[YOUR OBJECTIVE]
For the listing that follows, report how many lines contain the string "standard", giving the number alone.

[DATASET RECORDS]

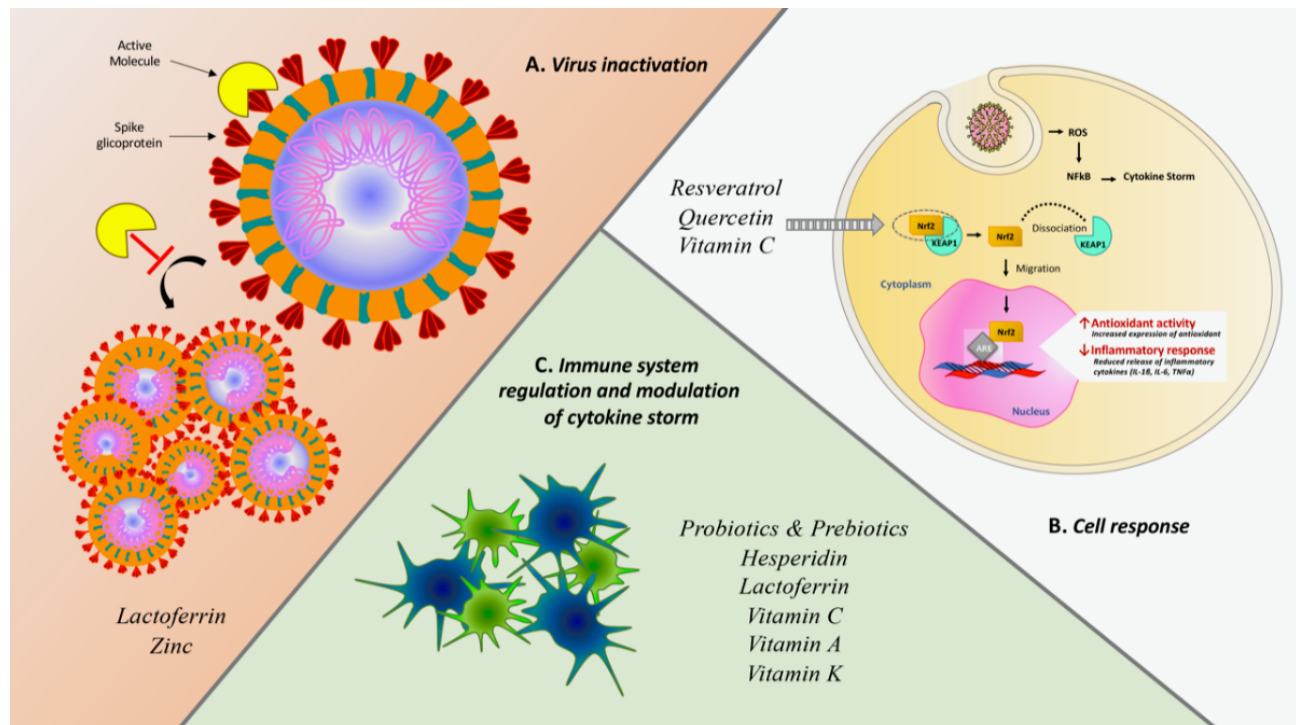
Figure 2. Summary scheme of several mechanisms exploited by nutraceuticals against SARS-CoV-2 infection. ( A ) Antiviral effect due to the direct interaction with SARS-CoV-2 spike protein or inhibitory effect of viral proliferation. ( B ) Cell response induced by the activation of Nrf2 and following genetic regulation downstream. Activated Nrf2 dissociates from its complex with KEAP1 and migrates from cytoplasm to nucleus within which it interacts with ARE (Antioxidant Response Element) sequences producing gene regulation both promoting antioxidant response and reducing the inflammatory cascade (49). ( C ) Indirect immune system modulation through enhancement of immune performance and concurrent decrease of pro-phlogistic cytokines like IL-6 IL-1β and TNFα in order to mitigate the harmful effects of cytokine storm.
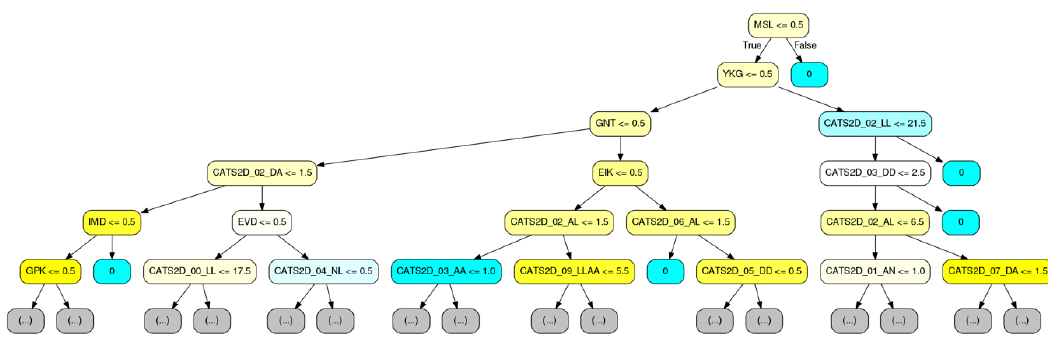
Figure 5. Deconvolution of ligand-target interaction prediction by custom visual rendering of decision trees (DTs) comprising random forests. The visualizations provide pinpoint description of the criteria identified in the samples and features presented to the DT-building algorithm (samples and features provided by random selection with replacement, known as bagging). Here, trees were constructed using CATS2D ligand descriptors with ( a ) dipeptide or ( b ) tripeptide descriptors. Node color intensity indicates the amount of purity obtained in for a decision based. Yellow coloring denotes inhibitory activity, and cyan color denotes non-inhibitory activity. Individual MCC/F1 performance on the external set is show below each tree.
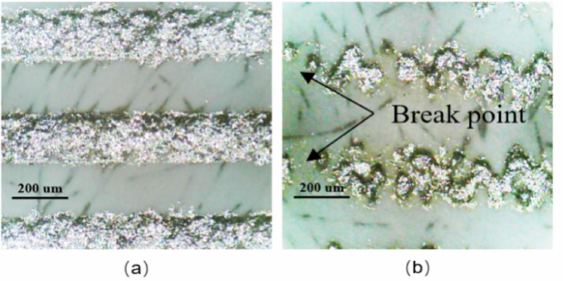
Figure 8. Typical morphology of interdigitated electrodes: ( a ) well-printed electrodes, ( b ) bad- printed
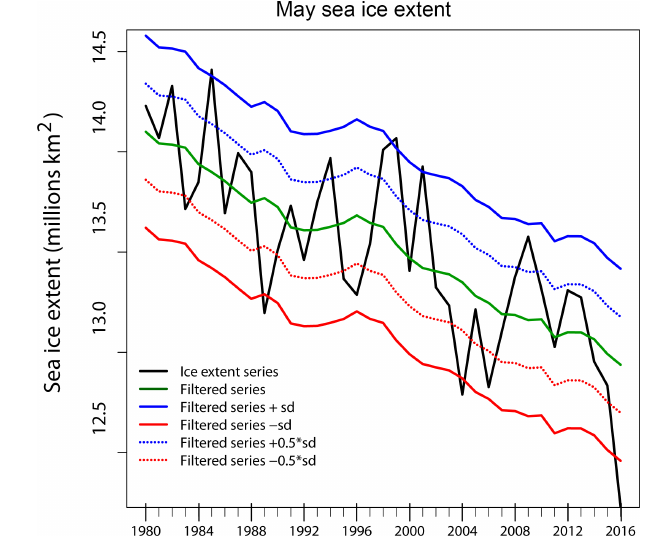
Figure 3. Monthly May Arctic ice extent series for the AR from 1980 to 2016 (black line), together with a filtered series using an 11-year running mean (green line). Blue (red) solid and dotted lines were obtained adding (subtracting) the standard deviations and half the standard deviation of the non-filtered series, respectively, to each of the values of the filtered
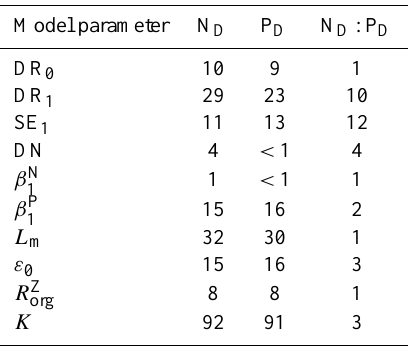
Table 3. Sensitivity of the deep nutrient concentrations to model parameters. Values represent the mean sensitivity index (SI, %) as a percentage of variation of model solutions compared to the standard simulation when a parameter has been decreased by 50%. See text for details on the calculation of SI. Model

[RESULT]
2